Mr Smith added: “Dawn was a very giving person, caring about the people around her.
With the attention she is getting now, she would be equal parts mortified and incredibly proud, privileged and heartened that people thought all this of her.”
He thanked “phenomenal” staff at Roxburghe House for their “inspirational, incredible kindness” and invited mourners to donate to Friends of Roxburghe House Grampian.
‘A force of nature’
Long-time council colleague Graham Lawther described Ms Schultz as a funny and dear friend who was “full of life and a force of nature”.
“I was so proud to have Dawn as a precious friend and close colleague for more than 15 years,” he said.
“She was a real credit to the council and her beloved north-east, bringing so much joy to so many people through the wonderful events she coordinated.
“There will be no more walks together across the Aberdeenshire countryside, setting the world to rights – but she will be with me in memory forever.”
Veteran councillors lavished praise as they too remembered Ms Schultz, who Lord Provost Barney Crockett said would leave “a very big gap” behind.
“She was exceptionally well thought of – that has come through so clearly from all councillors and staff,” he said.
“She was a particularly lively, positive and creative person and her very untimely death was therefore all the greater shock .”

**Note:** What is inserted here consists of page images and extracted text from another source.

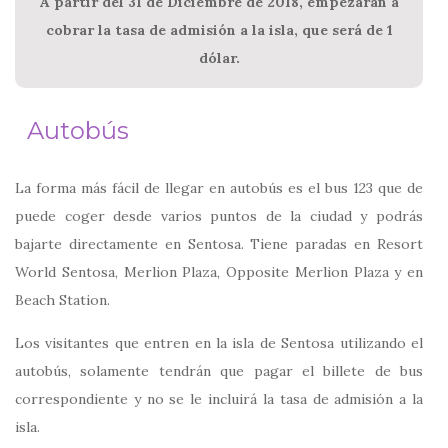
A partir del 31 de Diciembre de 2018, empezarán a
cobrar la tasa de admisión a la isla, que será de 1
dólar.
Autobús
La forma más fácil de llegar en autobús es el bus 123 que de
puede coger desde varios puntos de la ciudad y podrás
bajarte directamente en Sentosa. Tiene paradas en Resort
World Sentosa, Merlion Plaza, Opposite Merlion Plaza y en
Beach Station.
Los visitantes que entren en la isla de Sentosa utilizando el
autobús, solamente tendrán que pagar el billete de bus
correspondiente y no se le incluirá la tasa de admisión a la
isla.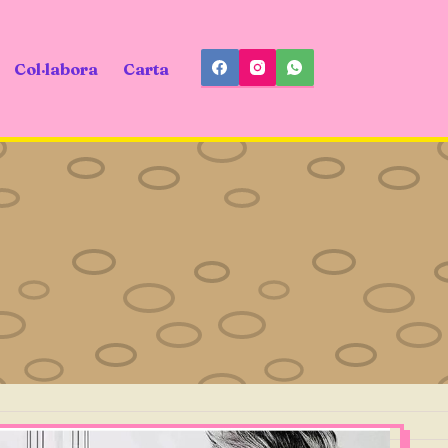
Col·labora
Carta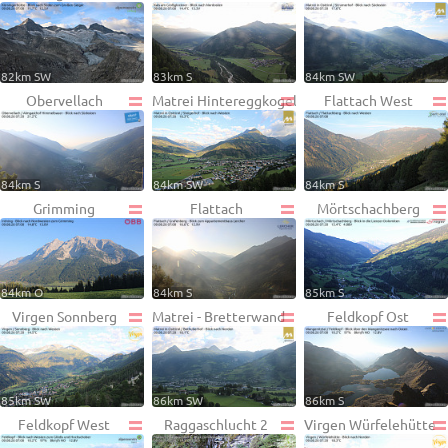
82km SW
83km S
84km SW
Obervellach
Matrei Hintereggkogel
Flattach West
84km S
84km SW
84km S
Grimming
Flattach
Mörtschachberg
84km O
84km S
85km S
Virgen Sonnberg
Matrei - Bretterwand
Feldkopf Ost
85km SW
86km SW
86km S
Feldkopf West
Raggaschlucht 2
Virgen Würfelehütte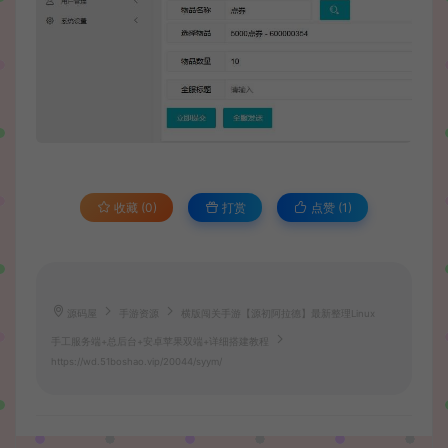
收藏 (0)
打赏
点赞 (
1
)
源码屋
手游资源
横版闯关手游【源初阿拉德】最新整理Linux
手工服务端+总后台+安卓苹果双端+详细搭建教程
https://wd.51boshao.vip/20044/syym/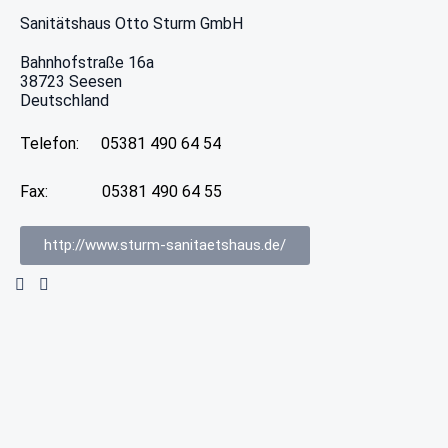
Sanitätshaus Otto Sturm GmbH
Bahnhofstraße 16a
38723
Seesen
Deutschland
Telefon:
05381 490 64 54
Fax:
05381 490 64 55
http://www.sturm-sanitaetshaus.de/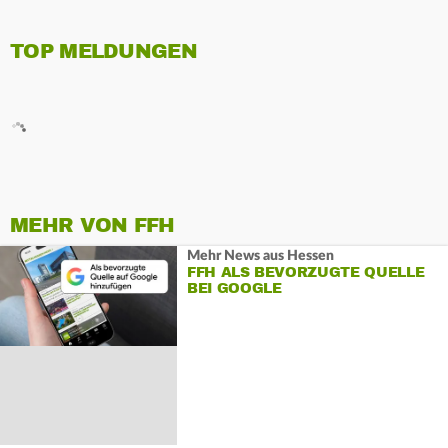
TOP MELDUNGEN
MEHR VON FFH
Mehr News aus Hessen
FFH ALS BEVORZUGTE QUELLE
BEI GOOGLE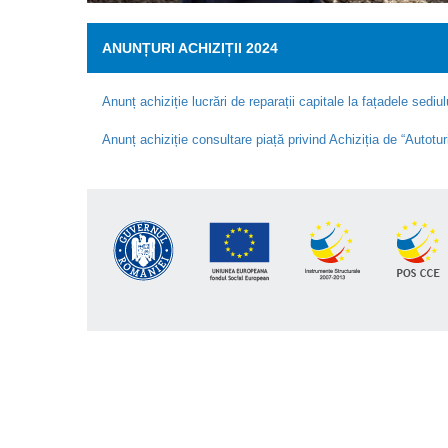
ANUNȚURI ACHIZIȚII 2024
Anunț achiziție lucrări de reparații capitale la fațadele sedi
Anunț achiziție consultare piață privind Achiziția de “Autotu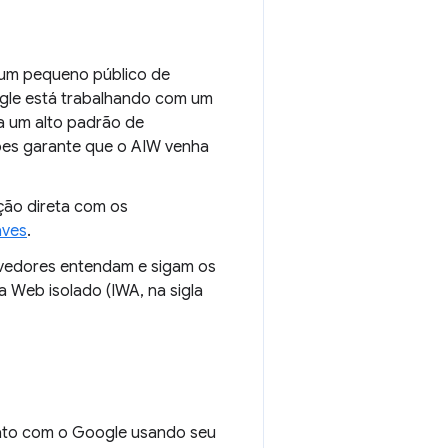
a um pequeno público de
ogle está trabalhando com um
a um alto padrão de
sões garante que o AIW venha
ção direta com os
aves
.
lvedores entendam e sigam os
a Web isolado (IWA, na sigla
ntato com o Google usando seu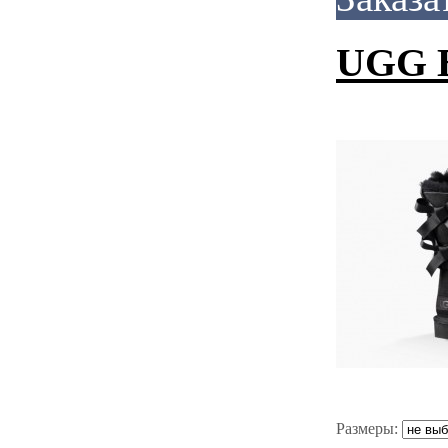
UGG B
Размеры: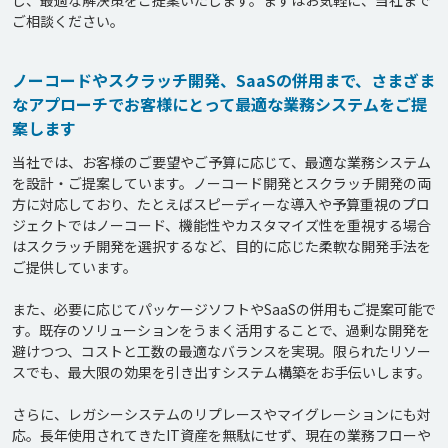
し、最適な解決策をご提案いたします。まずはお気軽に、当社まで
ノーコードやスクラッチ開発、SaaSの併用まで、さまざま
なアプローチでお客様にとって最適な業務システムをご提
案します
当社では、お客様のご要望やご予算に応じて、最適な業務システム
を設計・ご提案しています。ノーコード開発とスクラッチ開発の両
方に対応しており、たとえばスピーディーな導入や予算重視のプロ
ジェクトではノーコード、機能性やカスタマイズ性を重視する場合
はスクラッチ開発を選択するなど、目的に応じた柔軟な開発手法を
ご提供しています。

また、必要に応じてパッケージソフトやSaaSの併用もご提案可能で
す。既存のソリューションをうまく活用することで、過剰な開発を
避けつつ、コストと工数の最適なバランスを実現。限られたリソー
スでも、最大限の効果を引き出すシステム構築をお手伝いします。

さらに、レガシーシステムのリプレースやマイグレーションにも対
応。長年使用されてきたIT資産を無駄にせず、現在の業務フローや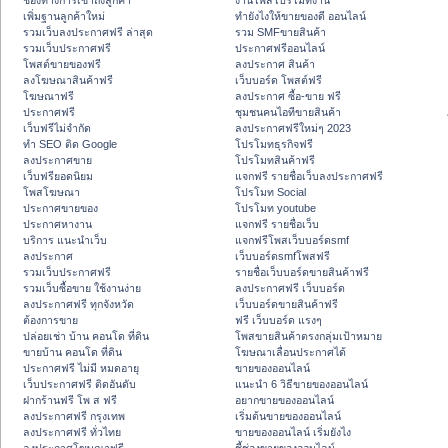
ช่องทางการเข้าถึงลูกค้า
งานโพสโปรโมทงาน
เพิ่มฐานลูกค้าใหม่
ทํายังไงให้ขายของดี ออนไลน์
รวมเว็บลงประกาศฟรี ล่าสุด
รวม SMFขายสินค้า
รวมเว็บประกาศฟรี
ประกาศฟรีออนไลน์
โพสต์ขายของฟรี
ลงประกาศ สินค้า
ลงโฆษณาสินค้าฟรี
เว็บบอร์ด โพสต์ฟรี
โฆษณาฟรี
ลงประกาศ ซื้อ-ขาย ฟรี
ประกาศฟรี
ชุมชนคนไอทีขายสินค้า
เว็บฟรีไม่จำกัด
ลงประกาศฟรีใหม่ๆ 2023
ทำ SEO ติด Google
โปรโมทธุรกิจฟรี
ลงประกาศขาย
โปรโมทสินค้าฟรี
เว็บฟรียอดนิยม
แจกฟรี รายชื่อเว็บลงประกาศฟรี
โพสโฆษณา
โปรโมท Social
ประกาศขายของ
โปรโมท youtube
ประกาศหางาน
แจกฟรี รายชื่อเว็บ
บริการ แนะนำเว็บ
แจกฟรีโพสเว็บบอร์ดsmf
ลงประกาศ
เว็บบอร์ดsmfโพสฟรี
รวมเว็บประกาศฟรี
รายชื่อเว็บบอร์ดขายสินค้าฟรี
รวมเว็บซื้อขาย ใช้งานง่าย
ลงประกาศฟรี เว็บบอร์ด
ลงประกาศฟรี ทุกจังหวัด
เว็บบอร์ดขายสินค้าฟรี
ต้องการขาย
ฟรี เว็บบอร์ด แรงๆ
ปล่อยเช่า บ้าน คอนโด ที่ดิน
โพสขายสินค้าตรงกลุ่มเป้าหมาย
ขายบ้าน คอนโด ที่ดิน
โฆษณาเลื่อนประกาศได้
ประกาศฟรี ไม่มี หมดอายุ
ขายของออนไลน์
เว็บประกาศฟรี ติดอันดับ
แนะนำ 6 วิธีขายของออนไลน์
ฝากร้านฟรี โพ ส ฟรี
อยากขายของออนไลน์
ลงประกาศฟรี กรุงเทพ
เริ่มต้นขายของออนไลน์
ลงประกาศฟรี ทั่วไทย
ขายของออนไลน์ เริ่มยังไง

Former provost, Councillor John Reynolds – whose children went to school with Ms Schultz before her career began with the former Grampian Regional Council in the 90s – said he had “never known anyone like her”, while former depute provost Councillor Bill Cormie beamed as he recalled her as “straight as a die and always with a smile on her face”.
Remembering her role in the emergency planning that helped people evacuate from their Rosemount homes on a cold night this February, Mr Cormie added: “She was just first class at her job.”
The funeral cortege will go up Broad Street, past council headquarters, shortly after 10am today.
Those attending are asked to behave responsibly, in line with coronavirus guidance.